What this task involves: In the material below, begin at the line that has "Actual Amount for 2023, Non-recurrent", stop after the line that has "自然増減, 阿波郡: -15 -> -18", and transcribe those lines exactly, without pictures.

Records shown:
------------
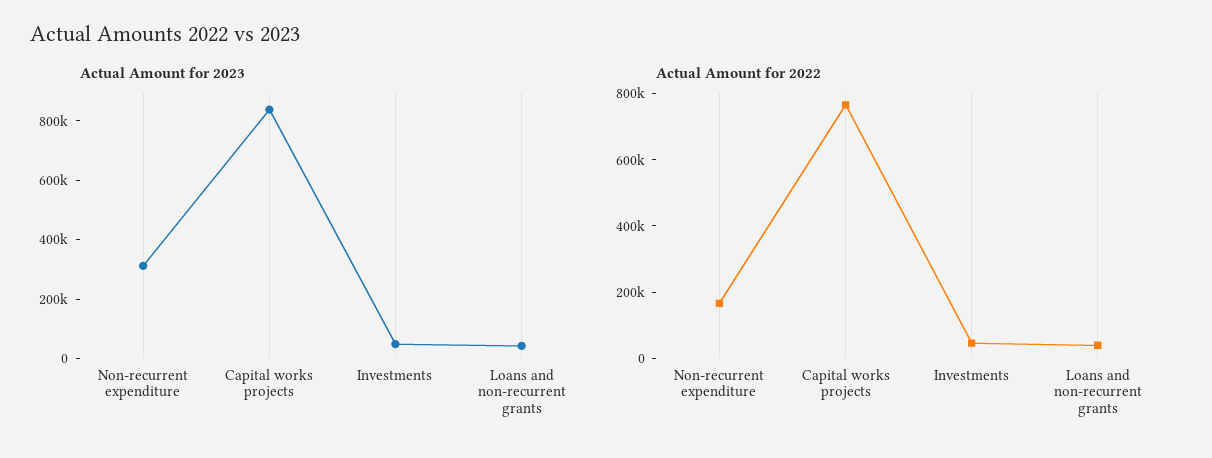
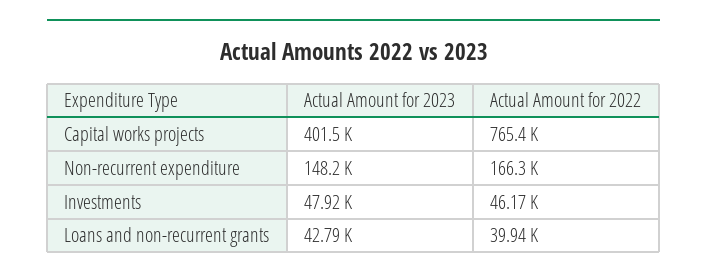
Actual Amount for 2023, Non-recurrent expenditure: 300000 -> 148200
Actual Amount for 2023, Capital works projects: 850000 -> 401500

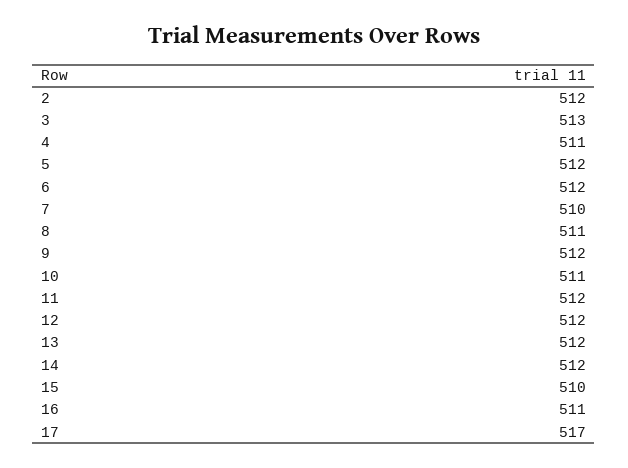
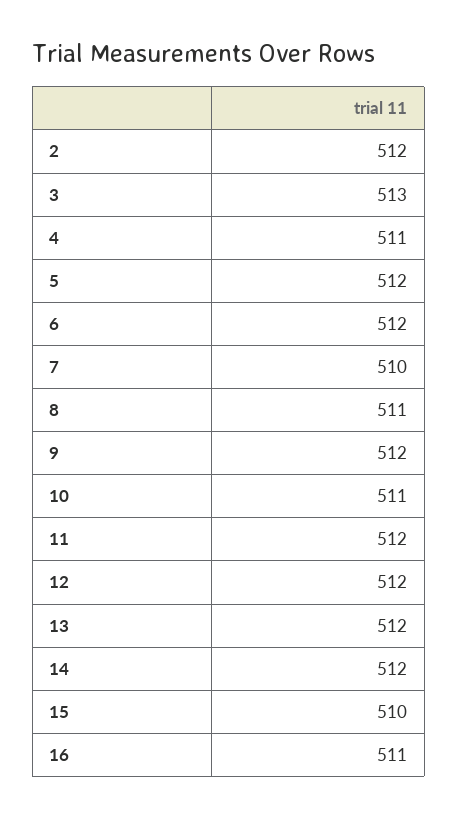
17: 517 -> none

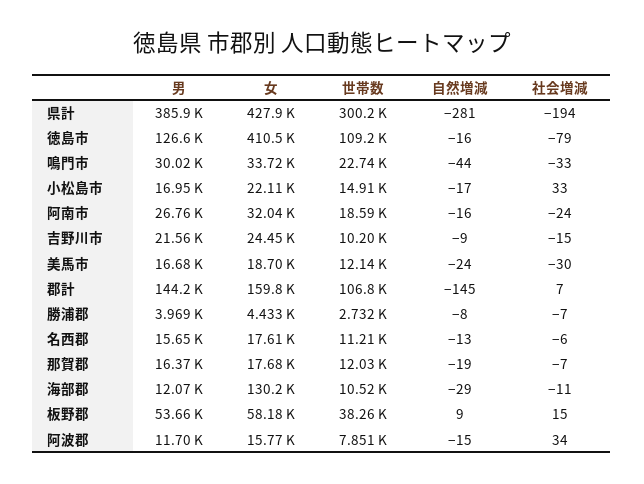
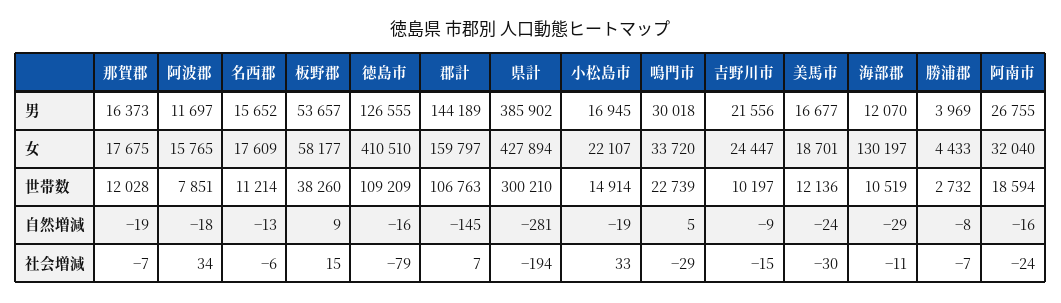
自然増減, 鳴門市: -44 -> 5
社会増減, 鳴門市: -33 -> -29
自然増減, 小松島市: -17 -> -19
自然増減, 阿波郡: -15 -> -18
------------
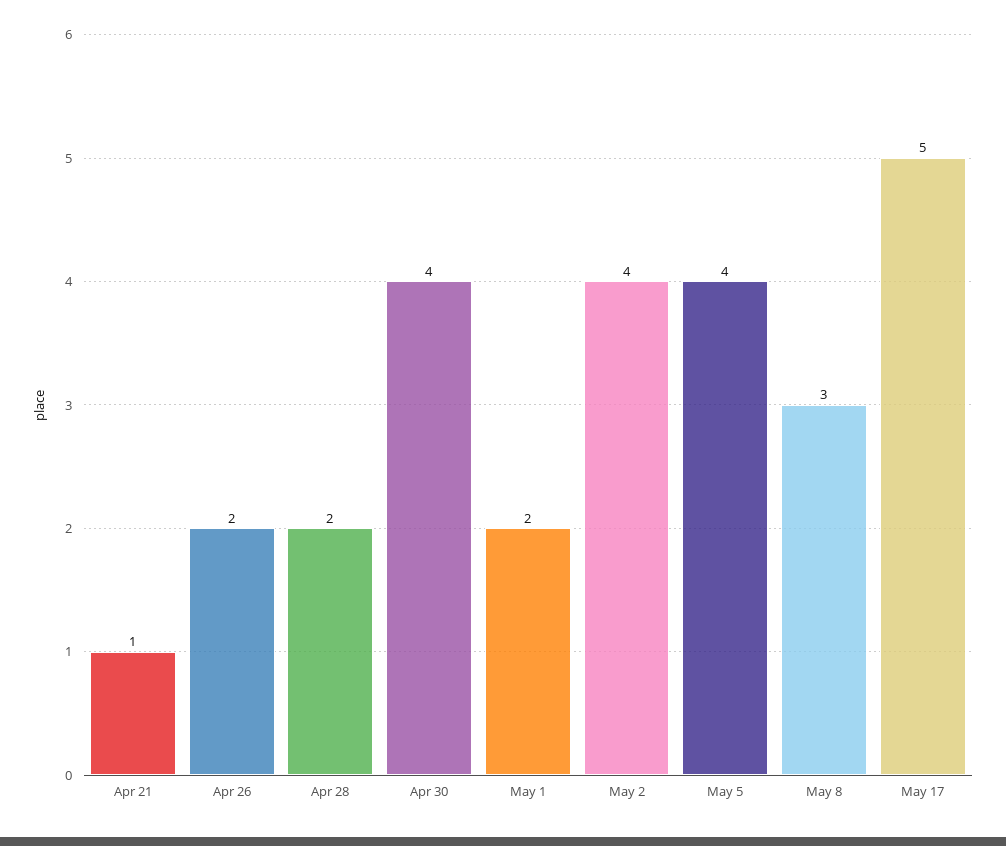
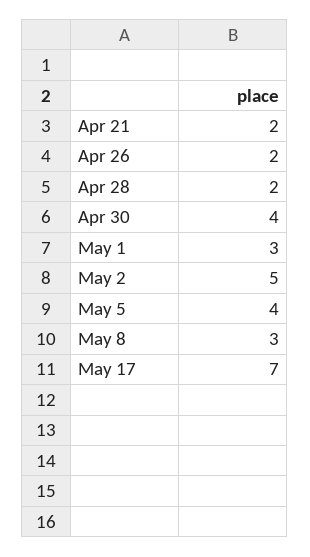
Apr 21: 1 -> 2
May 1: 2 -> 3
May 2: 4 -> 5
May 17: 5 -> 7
------------
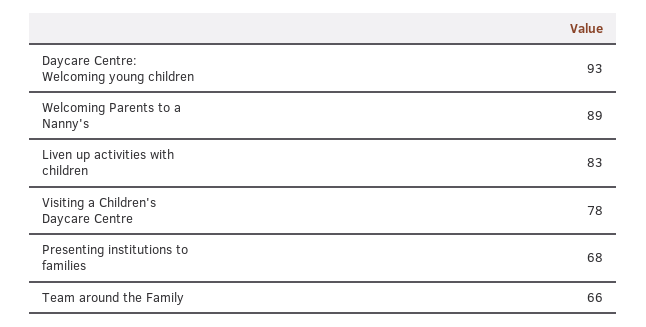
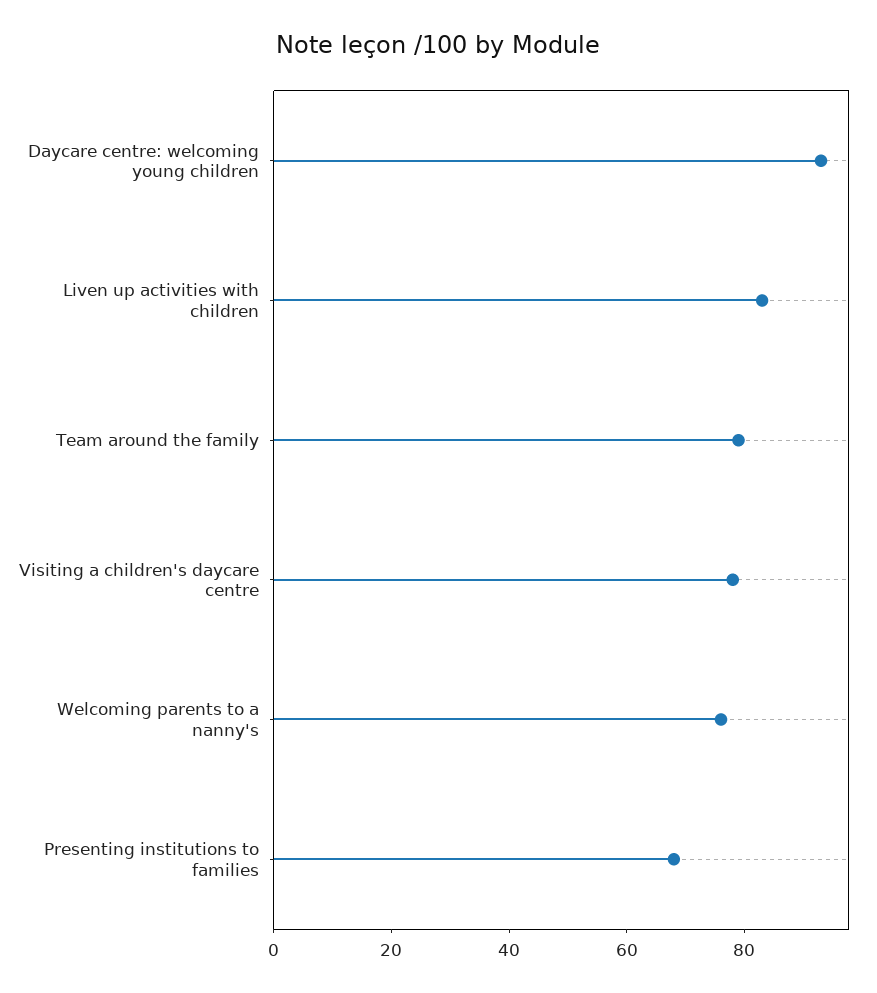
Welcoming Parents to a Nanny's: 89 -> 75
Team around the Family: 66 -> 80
------------
Reply to the exercise:
Actual Amount for 2023, Non-recurrent expenditure: 300000 -> 148200
Actual Amount for 2023, Capital works projects: 850000 -> 401500

17: 517 -> none

自然増減, 鳴門市: -44 -> 5
社会増減, 鳴門市: -33 -> -29
自然増減, 小松島市: -17 -> -19
自然増減, 阿波郡: -15 -> -18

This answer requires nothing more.